41. Le parti ne sera pas l’exécuteur des instances du pouvoir, ni un intermédiaire dans son fonctionnement, mais le principal promoteur de la participation démocratique des masses par l’éducation et l’organisation du peuple, tout cela en fonction du développement du pouvoir populaire, de la transformation du peuple en protagoniste conscient de la construction de la nouvelle société. Dans une révolution pacifique et démocratique comme la nôtre, cet élément acquiert une valeur spéciale, puisque ce n’est pas la violence révolutionnaire qui établit le nouvel ordre au moyen de l’imposition abrupte de nouvelles réalités, mais l’action révolutionnaire constante du peuple travailleur organisé, ce qui permettra le déplacement progressif des anciennes structures.
Le caractère de classe
42. Lorsque nous référons aux liens avec les masses, nous devons mettre spécialement l’accent sur le lien avec la classe ouvrière. Si nous voulons éradiquer le capitalisme, nous devons nous convertir dans l’organisation politique, le réel interprète des intérêts de la classe sociale qui, par sa position dans la structure socio-économique, n’est pas seulement directement touchée par l’exploitation capitaliste, et donc objectivement intéressée dans la suppression de l’esclavage salarié, mais qui, dans la poursuite de cet objectif ultime libère le reste de la société du régime d’exploitation, puisque, tout en étant dénuée des moyens de production, objectivement elle n’aspire pas à les conquérir pour exploiter d’autres classes sociales.

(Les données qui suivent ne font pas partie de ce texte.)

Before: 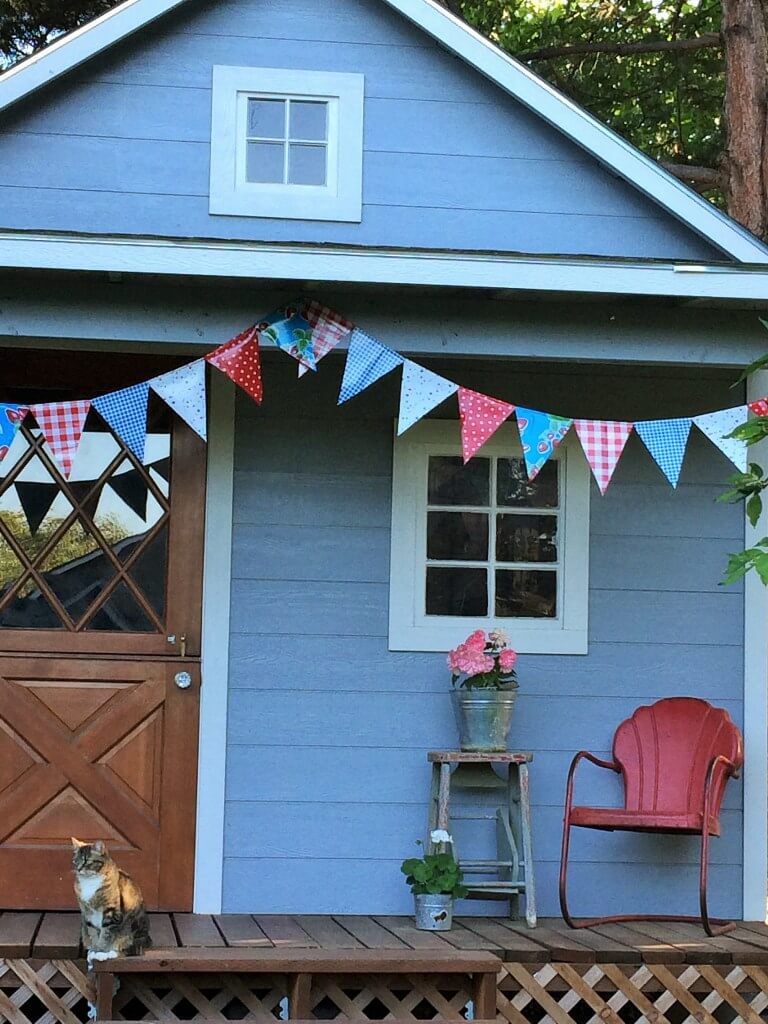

43. Cette classe sociale n’est autre que la classe ouvrière, et le parti de la révolution devra donc, de par son contenu, de par sa politique, de par sa composition, de par son idéologie et de par les intérêts qu’il incarne, le parti de la classe ouvrière et de tout le peuple travailleur. Evidemment, des membres d’autres classes et couches de la société entreront dans ce parti, mais les intérêts qu’il incarnera devront être ceux de la classe ouvrière, si nous voulons être conséquents par rapport à l’objectif programmatique d’ordre stratégique que nous poursuivons: le socialisme.
44. Ce contenu de classe bien défini du parti socialiste unifié est une nécessité historique et n’est pas en conflit avec le caractère anti-impérialiste de la révolution bolivarienne aujourd’hui. Cette phase de notre révolution exige en effet une large alliance de classes et de facteurs autour des objectifs de la libération nationale. Utiliser toutes les contradictions et divergences qui peuvent exister entre les secteurs de la grande et la petite bourgeoisie, d’une part, et de l’impérialisme, d’autre part, est une des tâches primordiales, mais cette alliance ne doit pas se produire au sein du parti de la révolution, spécialement lorsque nous reconnaissons que l’objectif de cette révolution est le socialisme.
45. Un des multiples aspects qu’implique le contenu de classe du parti est son caractère internationaliste. La classe ouvrière est une classe sociale avec des ramifications très fortes dans le monde entier et, de la même manière, avec une plate-forme internationale de lutte contre la domination planétaire du capitalisme. Dans le contexte actuel de l’expansion globale des sociétés transnationales avec des répercussions dévastatrices pour les peuples du monde, cela joue un rôle primordial. Il ne faut donc pas seulement des relations d’amitié avec les détachements des travailleurs dans le monde entier, mais une large coordination d’actions communes contre la domination impérialiste.
46. Voici les éléments que nous considérons d’une importance fondamentale pour construire le parti dont la révolution bolivarienne a besoin, et que nous soumettons a la plus large discussion du peuple bolivarien et, spécialement, de nos alliés, confiants que la rationalité révolutionnaire, et non pas la force électorale, s’imposera dans la quête du consensus.
47. En tout cas, la construction du nouveau parti ne sera pas un acte unique, mais un processus très dynamique.